Размер шрифта
-
+

Жёны Ра - стр. 7


– Лиз, у меня предложение.


– М?


– У моего друга Вика есть арт-пространство в Москве, завтра у них освобождается два зала до середины мая. Он видел твои работы и предлагает выставиться. Бесплатно. Но это нужно сделать как можно скорее. Хотя бы в течение недели.


Это прозвучало как вызов: нечто, способное выбить меня из вязкой колеи ожидания.

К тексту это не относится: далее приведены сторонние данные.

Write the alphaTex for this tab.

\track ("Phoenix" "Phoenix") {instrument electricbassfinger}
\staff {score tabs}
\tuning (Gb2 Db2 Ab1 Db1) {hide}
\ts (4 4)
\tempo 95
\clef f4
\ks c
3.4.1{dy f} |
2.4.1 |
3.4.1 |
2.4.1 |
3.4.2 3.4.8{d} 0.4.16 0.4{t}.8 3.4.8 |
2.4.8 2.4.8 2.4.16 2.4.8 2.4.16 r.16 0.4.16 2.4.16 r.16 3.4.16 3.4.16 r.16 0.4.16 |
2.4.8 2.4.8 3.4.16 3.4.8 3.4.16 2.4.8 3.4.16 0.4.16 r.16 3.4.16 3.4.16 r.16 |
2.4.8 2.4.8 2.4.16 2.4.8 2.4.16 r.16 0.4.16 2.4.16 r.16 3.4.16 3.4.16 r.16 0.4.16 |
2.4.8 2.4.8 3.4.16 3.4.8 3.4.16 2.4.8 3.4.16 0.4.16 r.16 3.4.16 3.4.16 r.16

По правде говоря, я давно ждала подобного приглашения и уже слишком давно не выставлялась в Москве.


– Правда, он берет высокий процент с продажи картин, но люди любят эту галерею. Там можно заработать.


– Скинь ссылки на пространство.


Соцсети галереи выглядели чистенько и опрятно, как убранные комнаты. Они несли искусство в мир, делая его востребованным и понятным для окружающих: может, художников вы не в силах понять, но мы рассказываем о том, что действительно модно, хочется вам этого или нет, мы на голову выше в тонких материях.


Мне не понравился этот снобизм. Он исходил не от творца, а от торгаша, и я быстро нарисовала портрет Вика: высокомерного московского сноба, завсегдатая богемных вечеринок, но хваткого, делового и проницательного.


– Единственная проблема, как привезти картины в Москву. Это может быть затратно.


– Это не проблема. Скажи Вику, я согласна. Удобно будет привезти их завтра вечером?


– Завтра? А ты сможешь?


– Конечно.


– Сейчас выясню.


Спустя час все было решено. Я привезу картины завтра вечером, выгружу их с Джамилем и работниками галереи, а в последующие дни их закрепят и запланируют открытие выставки без меня.


– Как ты привезешь картины?


– На фургоне. У меня есть старенький фольксваген.


– Ты поедешь одна?


– Да, это проблема?


– Нет, не проблема, Лиз. Где ты остановишься?


– :)) Джамиль.


– Хочешь, забронирую отель?


– Нет. У меня много друзей в Москве.


– Прости, я не подумал об этом.


– Ты хочешь провести ночь со мной?


– Я такого не говорил, Лиз.


Я улыбнулась своей уловке, отложила телефон и прошла на кухню, чтобы налить кофе. Кофе был быстрым, жидким и невкусным. Совсем не такой, как у «Мадам Шари», густой и вязкий, как нефть, с ароматом дикости.


– Ил, я возьму фургон.


Илья оторвался от монитора. Маленькие черные глаза недоверчиво сверлили меня.


– Зачем?


– Уезжаю в Москву завтра утром. Мне предложили выставиться.


– Ты ничего не говорила об этом.


– Ну, ты же знаешь, как это бывает. Или соглашаешься, или находят других. Я давно не выставлялась.


– Надолго? А дети?


– На два-три дня. Я напишу няне. Она заберет их из сада и посидит до вечера.


– О’кей.


«А как же: „Дорогая, может, чем-то помочь?“, „Что за выставка?“, „Давай, я помогу с картинами“»?


«Да и черт с тобой! Так даже лучше».


В семь утра, погрузив последние картины в фургон, я двинулась в Москву по М11.


Мелкая взвесь колючего снега висела в воздухе, при дыхании она обжигала горло, но солнце было уже не зимним, а мартовским, чуть более теплым, воздух и тонкий слой снега искрились на фоне ванильного неба.


Дорога вела вперед, только вперед, разбрасывая на пути заправочные станции, кофейни, закусочные, в которых не проветривалось всю зиму, и широкие автостоянки. Несколько раз я останавливалась, чтобы заправить фургон или выпить кофе, захваченная этим ровным, стремительным потоком.


Позади осталось нечто ветхое, потерявшее смысл дома, само ощущение дома, все то, что скрывалось за фасадом видимого благополучия, теперь уже треснувшего, нежизнеспособного и причиняющего боль своей ненужностью, как пачка промокших старых газет. Все это стремительно отдалялось, создавая между нами брешь, и я чувствовала, как свет вползает в опустелые уголки моей души.